Les séminaires ont lieu sur le Campus Montpellier SupAgro/INRA de La Gaillarde (2, place P. Viala Montpellier)
Mercredi 26 novembre 2014
Amphithéatre Philippe Lamour de 9h30 à 10h45
Methodological advances for Genome‐Wide Association Studies (GWAS): multi‐locus and multi‐trait mixed‐models
Amélioration, Génétique et Physiologie Forestières INRA Val‐de‐Loire, Orléans, France
Genome‐Wide Association Studies (GWAS) are among the most popular methods to study the genetic architecture of complex traits. They generally consist of testing associations between polymorphisms and one or several phenotypes in populations of individuals deemed to be independent. But in practice, the individuals under study are not independent and the resulting population structure causes long range linkage disequilibrium i.e. between regions (loci) not physically linked, leading to the detection of false positives in association studies. Inspired by Fisher’s infinitesimal model and used for decades in animal genetics, mixed linear model (MLM) was proposed almost 10 years ago in the context of GWAS and is now considered as the default method to overcome the bias attributed to population structure confounding. However in its current use, the performance of the MLM is quite limited because (i) it does not test more than one polymorphism at a time which may not be suitable for complex traits controlled by several large effect loci, and (ii) it does not consider more than one phenotype at a time and therefore cannot take advantage of potential correlations between phenotypes collected on the same individuals to detect pleiotropic loci.
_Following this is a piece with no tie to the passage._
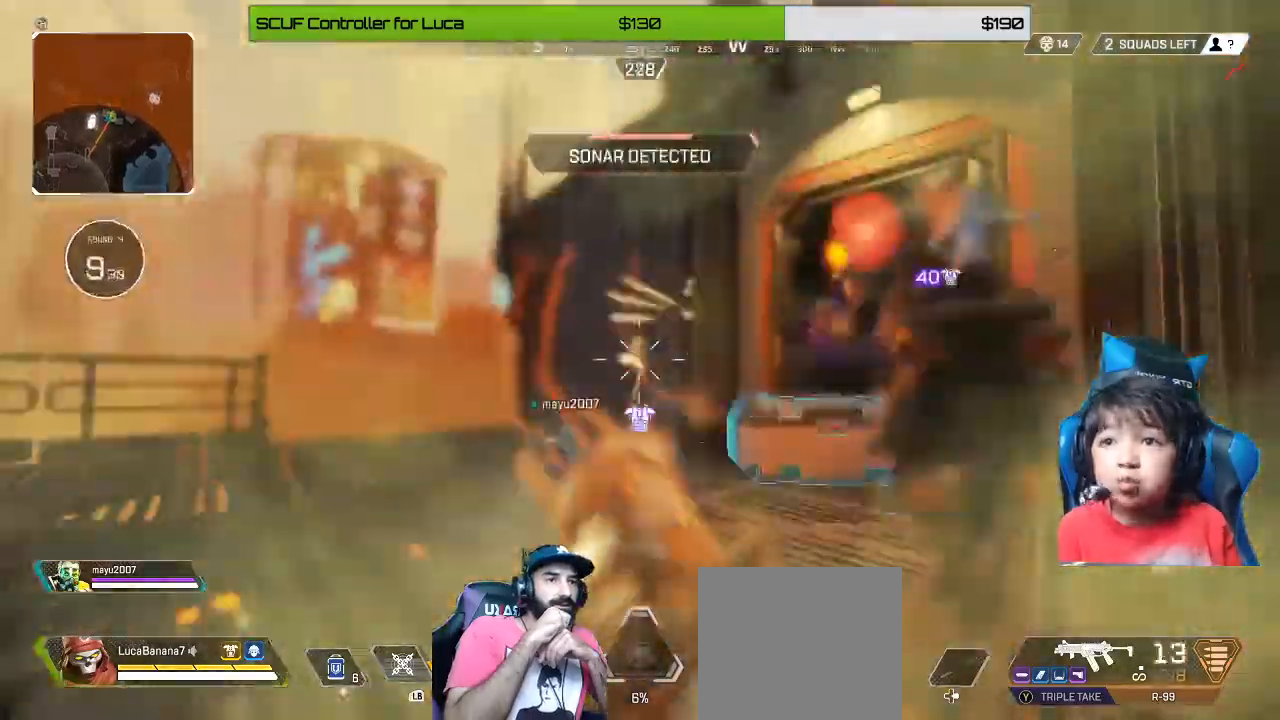
{"buttons": ["R2"], "left_stick": "left", "right_stick": "right", "events": [[40, "left_stick", "down-left"], [80, "right_stick", "right"], [120, "left_stick", "left"], [200, "right_stick", "center"], [280, "right_stick", "left"], [480, "right_stick", "right"]]}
To address these limitations, we have recently proposed two extensions of MLM: MLMM and MTMM which respectively deal with multiple loci and phenotypes. Through dedicated simulations, we have demonstrated that both approaches outperform the existing methods both in terms of power and false discovery rate. Consequently, their application to real data in humans and Arabidopsis thaliana has identified new associations and in particular cases of allelic heterogeneity or pleiotropy. Furthermore, by applying MTMM to flowering time data collected in A. thaliana grown under several environmental conditions, we have identified a locus whose effect depends on the environment, emphasizing the relevance of this approach for detecting genes involved in phenotypic plasticity. Both approaches have been efficiently implemented, enabling the analysis of large datasets (several thousands of individuals genotyped for hundreds of thousands of markers).